Nonlinear optical spectroscopy with nonclassical light, photon counting detection and extreme wavelengths techniques
14:00 - 15:00
CFEL (Bldg. 99)
Seminar Room IV, O1.111
The progress in quantum optics utilizes a unique photon state configuration for engineering of the ultimate light-matter interactions with relatively simple material systems. It results in a broad range of photonic applications including radiation sources, quantum communication, information, computing and nanotechnology. The development of the ultrafast multidimensional nonlinear spectroscopy that has been enabled by progress in ultrafast optical technology provides a unique tool for probing complex molecules, semiconductors, nanomaterials by classical light fields.

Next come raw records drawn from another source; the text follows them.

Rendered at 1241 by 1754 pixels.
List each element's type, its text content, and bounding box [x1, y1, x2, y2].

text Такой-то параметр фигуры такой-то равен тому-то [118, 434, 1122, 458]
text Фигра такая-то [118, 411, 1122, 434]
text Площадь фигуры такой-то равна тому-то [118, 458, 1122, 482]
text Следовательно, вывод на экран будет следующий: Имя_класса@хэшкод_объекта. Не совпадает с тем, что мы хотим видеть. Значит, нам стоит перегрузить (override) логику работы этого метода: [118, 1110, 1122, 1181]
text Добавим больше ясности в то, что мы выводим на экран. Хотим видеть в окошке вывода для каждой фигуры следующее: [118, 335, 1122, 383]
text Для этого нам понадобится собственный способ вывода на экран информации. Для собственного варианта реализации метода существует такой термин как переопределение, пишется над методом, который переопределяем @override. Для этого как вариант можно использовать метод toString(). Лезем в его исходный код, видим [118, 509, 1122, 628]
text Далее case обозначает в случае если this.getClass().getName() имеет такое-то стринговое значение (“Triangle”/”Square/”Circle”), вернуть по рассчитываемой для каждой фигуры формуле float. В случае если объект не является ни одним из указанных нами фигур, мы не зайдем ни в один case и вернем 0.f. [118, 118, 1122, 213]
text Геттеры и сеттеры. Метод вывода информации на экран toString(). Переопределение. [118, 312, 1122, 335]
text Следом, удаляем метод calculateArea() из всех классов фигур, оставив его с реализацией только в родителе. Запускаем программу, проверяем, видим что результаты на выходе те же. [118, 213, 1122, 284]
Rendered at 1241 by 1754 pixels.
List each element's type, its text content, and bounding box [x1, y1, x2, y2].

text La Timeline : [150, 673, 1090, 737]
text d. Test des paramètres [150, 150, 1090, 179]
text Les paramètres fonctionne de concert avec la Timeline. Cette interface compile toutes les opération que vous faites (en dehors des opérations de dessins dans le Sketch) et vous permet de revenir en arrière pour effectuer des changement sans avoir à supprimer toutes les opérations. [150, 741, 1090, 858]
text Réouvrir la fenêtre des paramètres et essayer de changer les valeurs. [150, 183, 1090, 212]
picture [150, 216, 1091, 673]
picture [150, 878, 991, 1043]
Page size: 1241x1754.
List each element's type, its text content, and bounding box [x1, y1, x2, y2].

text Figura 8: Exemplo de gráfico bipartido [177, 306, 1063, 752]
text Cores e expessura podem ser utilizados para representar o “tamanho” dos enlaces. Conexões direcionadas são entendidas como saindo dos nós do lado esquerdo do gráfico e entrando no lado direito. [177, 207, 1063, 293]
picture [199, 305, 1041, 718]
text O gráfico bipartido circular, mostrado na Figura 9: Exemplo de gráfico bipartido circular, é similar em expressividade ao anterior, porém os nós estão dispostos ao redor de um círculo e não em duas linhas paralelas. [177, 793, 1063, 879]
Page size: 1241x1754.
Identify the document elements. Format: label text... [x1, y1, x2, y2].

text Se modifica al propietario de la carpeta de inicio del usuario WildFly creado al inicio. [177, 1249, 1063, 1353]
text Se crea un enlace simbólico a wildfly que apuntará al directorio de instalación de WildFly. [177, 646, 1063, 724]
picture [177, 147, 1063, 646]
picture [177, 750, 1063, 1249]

I will show how new quantum phenomena in complex systems can be studied
and controlled using advances in both quantum optics and nonlinear
spectroscopy. In particular I demonstrate how to probe and control the
dynamics of the complex excitonic systems using quantum light and reveal
the information, which is not accessible by conventional classical
photonics. I further show the power of the time-and-frequency resolved
photon counting techniques that complement existing multidimensional
optical techniques. I will finally utilize the newly developed X-ray
Stimulated Raman spectroscopies to control electron transfer processes
and collect information about molecular systems such as conical
intersections, core and valence dynamics with the attosecond precision.
Figure: A pair of entangled photons showing strong time-frequency correlations (left) is directed onto a molecular aggregate (center), and one transmitted beam is frequency-dispersed and detected. The resulting signal (right) can be controlled by the correlations.